In the EU, data privacy and the way a company manages a private person’s data is taken very seriously. This is in stark contrast to the way data privacy is handled in the United States, and if a company from the United States should wish to do business in the EU, they must follow the GDPR guidelines or suffer potentially grave consequences.
These are not empty threats. In July, Amazon Europe
paid the largest GDPR violation penalty in history. The retail giant was ordered to pay a whopping €746 million after a 10,000-person complaint against the behemoth regarding the way it processes user data was found to be in violation of user's privacy.
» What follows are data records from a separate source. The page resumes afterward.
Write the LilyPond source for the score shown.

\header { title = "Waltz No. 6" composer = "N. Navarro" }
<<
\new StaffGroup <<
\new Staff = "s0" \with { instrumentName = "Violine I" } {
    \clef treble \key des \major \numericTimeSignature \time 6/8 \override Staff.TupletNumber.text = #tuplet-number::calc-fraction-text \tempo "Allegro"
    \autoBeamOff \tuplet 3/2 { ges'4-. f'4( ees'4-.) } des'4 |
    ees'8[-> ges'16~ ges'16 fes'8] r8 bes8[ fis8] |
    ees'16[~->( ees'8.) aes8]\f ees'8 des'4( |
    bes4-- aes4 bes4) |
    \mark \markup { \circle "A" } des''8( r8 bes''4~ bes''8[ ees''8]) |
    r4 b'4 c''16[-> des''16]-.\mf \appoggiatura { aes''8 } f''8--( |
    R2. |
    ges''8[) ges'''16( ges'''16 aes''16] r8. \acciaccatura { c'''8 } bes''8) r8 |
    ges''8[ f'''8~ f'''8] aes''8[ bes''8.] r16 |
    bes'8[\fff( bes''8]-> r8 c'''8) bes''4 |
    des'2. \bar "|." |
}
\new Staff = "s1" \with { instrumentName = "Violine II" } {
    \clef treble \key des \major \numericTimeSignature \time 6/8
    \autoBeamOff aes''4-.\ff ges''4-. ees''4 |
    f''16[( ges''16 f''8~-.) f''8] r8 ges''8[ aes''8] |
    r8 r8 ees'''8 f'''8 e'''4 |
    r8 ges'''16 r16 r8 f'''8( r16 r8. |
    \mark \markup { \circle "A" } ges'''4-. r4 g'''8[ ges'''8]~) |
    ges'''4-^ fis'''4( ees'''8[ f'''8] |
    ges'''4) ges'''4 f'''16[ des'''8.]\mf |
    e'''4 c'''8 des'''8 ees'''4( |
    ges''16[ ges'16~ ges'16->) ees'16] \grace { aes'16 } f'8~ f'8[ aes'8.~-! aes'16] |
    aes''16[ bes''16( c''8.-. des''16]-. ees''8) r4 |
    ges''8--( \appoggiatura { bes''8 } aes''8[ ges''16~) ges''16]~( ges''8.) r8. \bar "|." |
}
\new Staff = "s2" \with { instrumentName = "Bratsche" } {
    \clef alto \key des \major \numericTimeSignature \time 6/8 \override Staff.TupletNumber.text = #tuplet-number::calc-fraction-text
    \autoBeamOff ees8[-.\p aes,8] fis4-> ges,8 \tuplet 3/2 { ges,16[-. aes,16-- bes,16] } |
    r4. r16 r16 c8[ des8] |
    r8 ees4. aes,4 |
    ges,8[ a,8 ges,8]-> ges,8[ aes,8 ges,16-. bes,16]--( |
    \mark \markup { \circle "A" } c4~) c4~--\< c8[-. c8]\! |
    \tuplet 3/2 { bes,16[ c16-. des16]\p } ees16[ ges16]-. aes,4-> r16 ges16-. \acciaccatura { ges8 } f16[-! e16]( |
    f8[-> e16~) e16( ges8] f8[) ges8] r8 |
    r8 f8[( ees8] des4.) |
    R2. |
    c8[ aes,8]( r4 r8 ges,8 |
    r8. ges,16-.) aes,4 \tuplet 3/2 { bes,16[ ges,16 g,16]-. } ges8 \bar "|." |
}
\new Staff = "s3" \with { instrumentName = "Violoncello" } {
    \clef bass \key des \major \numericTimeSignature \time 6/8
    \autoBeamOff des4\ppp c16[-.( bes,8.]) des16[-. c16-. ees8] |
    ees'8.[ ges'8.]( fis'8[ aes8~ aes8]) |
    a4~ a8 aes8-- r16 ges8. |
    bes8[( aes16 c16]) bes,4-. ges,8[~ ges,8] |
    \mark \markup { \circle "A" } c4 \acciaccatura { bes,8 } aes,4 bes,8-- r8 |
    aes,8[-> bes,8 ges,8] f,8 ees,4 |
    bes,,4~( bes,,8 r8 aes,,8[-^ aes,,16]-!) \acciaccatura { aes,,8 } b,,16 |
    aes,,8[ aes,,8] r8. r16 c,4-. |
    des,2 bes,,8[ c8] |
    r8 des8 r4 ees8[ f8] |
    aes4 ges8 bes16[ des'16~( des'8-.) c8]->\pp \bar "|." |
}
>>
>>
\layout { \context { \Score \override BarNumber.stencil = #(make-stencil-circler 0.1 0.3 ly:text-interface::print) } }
It seems that LastPass, who is
busy playing cleanup after December’s security debacle, might be throwing its hat in a ring of burning cash. In a
Reddit post, user /u/nametaken_thisonetoo posted his grievances with the company, explaining the numerous ways the software holds your data hostage. The post was quickly followed up by
an article on AlternativeTo where the author connected these pain points to
violations of the GDPR.
Of the many grievances listed, some really standout and they all revolve around tactics that make it hard, if not impossible, for a LastPass free user to export their personal data. For instance, if you’ve dropped down to a free account, LastPass can lock you into their desktop browser offering after three switches between mobile or desktop. Once you’re locked into the desktop plugin, you may not be able to export your data because of a myriad of unanswered bugs.
LastPass forum user
tombrady reported this bug on 3/21/2021 where options to export data are simply greyed out with no recourse, and there is still no solution almost ten months later. Interestingly, the forum post was marked as an "accepted solution" by LastPass staff member GlennD who said, “
We are aware of this issue and will be releasing an update very soon to correct this”.
In spite of this, the forum post continues to receive complaints of their data being held hostage with no actual confirmation of the bug being fixed. There have been two posts in the last 24 hours asking why the bug still hasn’t been fixed. Meanwhile, GlennD is
seemingly fixing all the reported errors by hand. The fact that this bug exists at all may be in direct violation of
Article 20 of the GDPR, Right to data portability. This article explicitly states that users should have access to their data, in a ‘commonly used and machine readable format’, without distinction between paying and non-paying customer.